Following the judgment, the woman's solicitor, Gareth Noble, said he intends to ask the Director of Public Prosecutions not to proceed with the prosecution of his client who is due before Dublin Circuit Criminal Court next month.

Among the factors he would be asking the DPP to consider is that the woman has now spent two and a half years in prison, he added.

The woman, who cannot be named for legal reasons, was discovered by gardaí in 2012 after they raided a suspected growhouse in a north Dublin industrial estate as part of a series of raids in a nationwide operation. Cannabis worth some €1 million was found at the premises.

The woman was later charged with unlawful possession of cannabis and having it for the purposes of sale or supply. She has been remanded in custody at the Dóchas Women’s Centre since her arrest.

The woman, who at the time of her arrest could not speak English, claimed she was a trafficking victim and should not be prosecuted. In September 2013, gardaí said there was insufficient evidence to conclude she is a trafficking victim.

Fair procedures

In proceedings against the Chief Superintendent of the

Garda National Immigration Bureau

(GNIB), the DPP, Ireland and the Attorney General, the woman said the refusal breached her rights, including her rights to fair procedures.

She claimed her rights under the relevant EU directive were breached and the directive has not been properly transposed into Irish law.
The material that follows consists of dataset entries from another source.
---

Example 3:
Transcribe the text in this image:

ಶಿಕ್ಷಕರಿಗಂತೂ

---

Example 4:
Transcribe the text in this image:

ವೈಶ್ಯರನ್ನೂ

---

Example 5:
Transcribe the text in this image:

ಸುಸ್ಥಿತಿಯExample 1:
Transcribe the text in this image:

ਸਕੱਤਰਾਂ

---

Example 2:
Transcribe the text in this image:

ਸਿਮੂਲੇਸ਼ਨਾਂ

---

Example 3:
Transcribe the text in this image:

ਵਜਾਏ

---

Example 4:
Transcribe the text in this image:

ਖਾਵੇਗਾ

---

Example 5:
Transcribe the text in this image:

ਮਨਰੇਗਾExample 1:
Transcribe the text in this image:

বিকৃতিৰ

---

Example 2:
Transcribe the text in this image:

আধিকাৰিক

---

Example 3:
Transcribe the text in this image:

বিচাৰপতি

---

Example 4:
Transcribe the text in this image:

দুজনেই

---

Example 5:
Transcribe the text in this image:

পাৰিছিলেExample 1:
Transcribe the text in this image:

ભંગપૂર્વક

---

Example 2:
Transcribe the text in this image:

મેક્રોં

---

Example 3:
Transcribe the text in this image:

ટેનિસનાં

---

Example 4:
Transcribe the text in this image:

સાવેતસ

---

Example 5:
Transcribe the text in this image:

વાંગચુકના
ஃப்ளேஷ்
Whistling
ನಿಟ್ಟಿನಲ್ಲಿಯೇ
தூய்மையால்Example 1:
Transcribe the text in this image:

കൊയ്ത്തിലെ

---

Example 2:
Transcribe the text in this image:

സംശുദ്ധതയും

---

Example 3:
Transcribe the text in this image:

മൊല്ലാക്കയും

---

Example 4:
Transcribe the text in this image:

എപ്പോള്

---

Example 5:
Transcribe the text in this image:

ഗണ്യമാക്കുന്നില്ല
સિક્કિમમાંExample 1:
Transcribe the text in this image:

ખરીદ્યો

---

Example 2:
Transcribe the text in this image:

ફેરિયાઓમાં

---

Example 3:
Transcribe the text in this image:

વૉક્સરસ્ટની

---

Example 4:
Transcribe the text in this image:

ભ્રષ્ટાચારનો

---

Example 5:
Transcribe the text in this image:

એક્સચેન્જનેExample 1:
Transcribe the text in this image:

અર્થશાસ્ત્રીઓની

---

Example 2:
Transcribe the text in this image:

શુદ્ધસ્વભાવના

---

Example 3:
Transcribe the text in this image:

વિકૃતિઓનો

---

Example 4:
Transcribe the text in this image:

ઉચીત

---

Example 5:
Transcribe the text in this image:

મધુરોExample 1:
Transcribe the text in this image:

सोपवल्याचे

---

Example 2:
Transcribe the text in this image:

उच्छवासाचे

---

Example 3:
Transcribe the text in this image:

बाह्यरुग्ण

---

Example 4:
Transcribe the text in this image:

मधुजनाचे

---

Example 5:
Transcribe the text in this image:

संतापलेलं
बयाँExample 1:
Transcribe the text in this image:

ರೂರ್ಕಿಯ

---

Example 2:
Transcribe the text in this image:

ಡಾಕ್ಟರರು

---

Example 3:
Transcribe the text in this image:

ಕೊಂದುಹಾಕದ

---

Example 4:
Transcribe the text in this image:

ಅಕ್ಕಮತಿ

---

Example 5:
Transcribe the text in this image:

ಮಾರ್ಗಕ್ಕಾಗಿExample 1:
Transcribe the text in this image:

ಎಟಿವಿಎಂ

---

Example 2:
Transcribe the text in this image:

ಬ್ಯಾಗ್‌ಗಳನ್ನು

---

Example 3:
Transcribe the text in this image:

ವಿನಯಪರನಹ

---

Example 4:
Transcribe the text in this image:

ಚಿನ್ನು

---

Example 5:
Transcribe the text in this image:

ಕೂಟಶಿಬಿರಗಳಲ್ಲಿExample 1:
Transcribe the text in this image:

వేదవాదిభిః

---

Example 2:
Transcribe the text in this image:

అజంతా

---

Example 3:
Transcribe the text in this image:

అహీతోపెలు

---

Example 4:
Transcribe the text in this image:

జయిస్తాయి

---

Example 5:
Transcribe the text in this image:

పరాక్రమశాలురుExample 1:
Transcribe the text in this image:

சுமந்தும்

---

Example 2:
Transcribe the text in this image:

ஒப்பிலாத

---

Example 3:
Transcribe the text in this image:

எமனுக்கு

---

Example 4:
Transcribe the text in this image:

The respondents argued the directive had been adequately transposed by means of administrative arrangements. It was also claimed the application was misconceived and the woman had been untruthful or vague when asked to give certain information.

In her judgment, Ms Justice O’Malley said, under the EU directive, the State has an obligation to have in place a mechanism to ensure prosecuting authorities have a discretion not to punish or prosecute victims of trafficking suspected of committing a criminal offence. It must also have a mechanism to identify such victims accused of criminality.

The judge said this case demonstrated a number of fundamental difficulties with the current mechanism, including a lack of clarity as to where the onus of proof lay concerning an application for recognition as a victim of trafficking.

She adjourned the matter to later this month when she will hear further submissions arising out of her decision.